▶ Provided information:
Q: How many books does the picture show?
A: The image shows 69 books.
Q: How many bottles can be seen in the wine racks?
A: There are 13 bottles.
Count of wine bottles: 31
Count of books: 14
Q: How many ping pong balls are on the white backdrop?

---

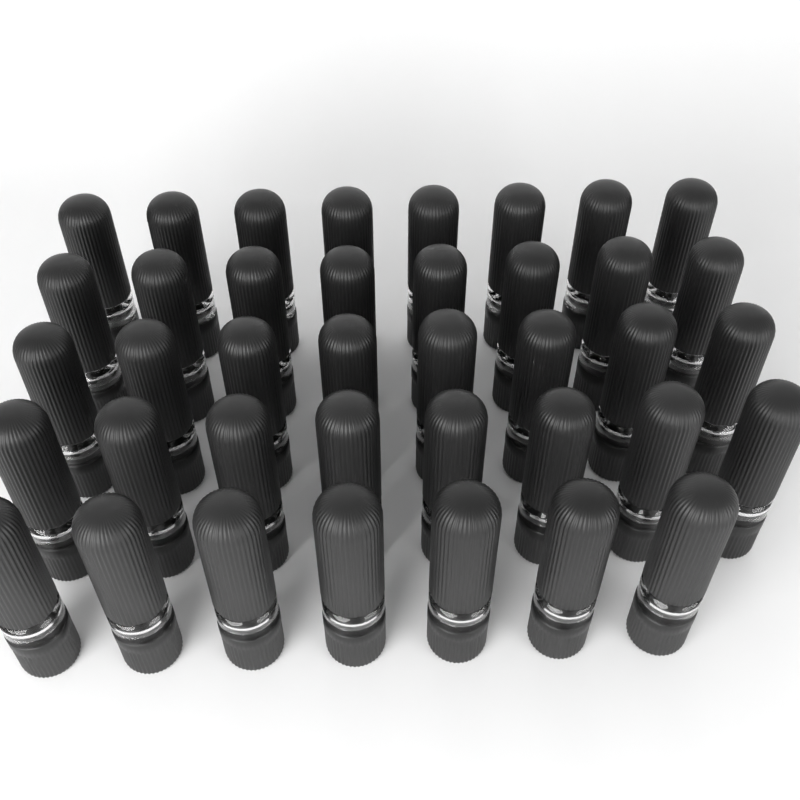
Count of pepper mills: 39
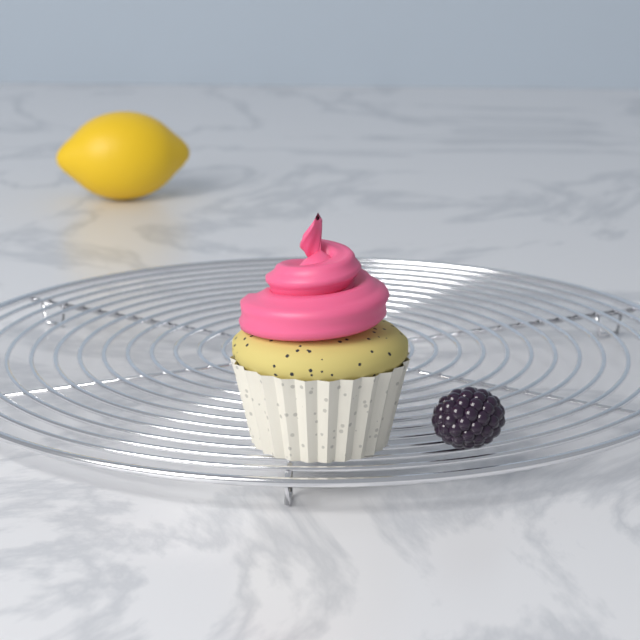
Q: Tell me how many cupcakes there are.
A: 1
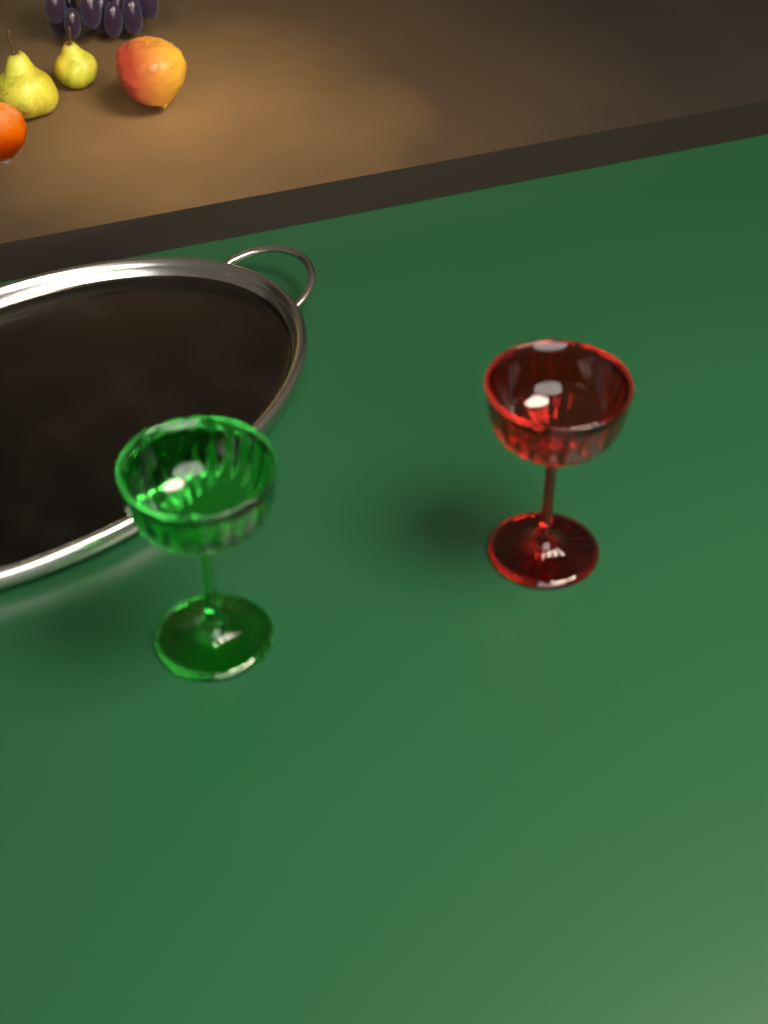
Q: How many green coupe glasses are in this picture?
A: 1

▶ Exercise task: Copy out the material unchanged, from the line containing "Q: How many books does the picture show?" through the line containing "Count of books: 14", including both of those lines.

▶ Final result:
Q: How many books does the picture show?
A: The image shows 69 books.
Q: How many bottles can be seen in the wine racks?
A: There are 13 bottles.
Count of wine bottles: 31
Count of books: 14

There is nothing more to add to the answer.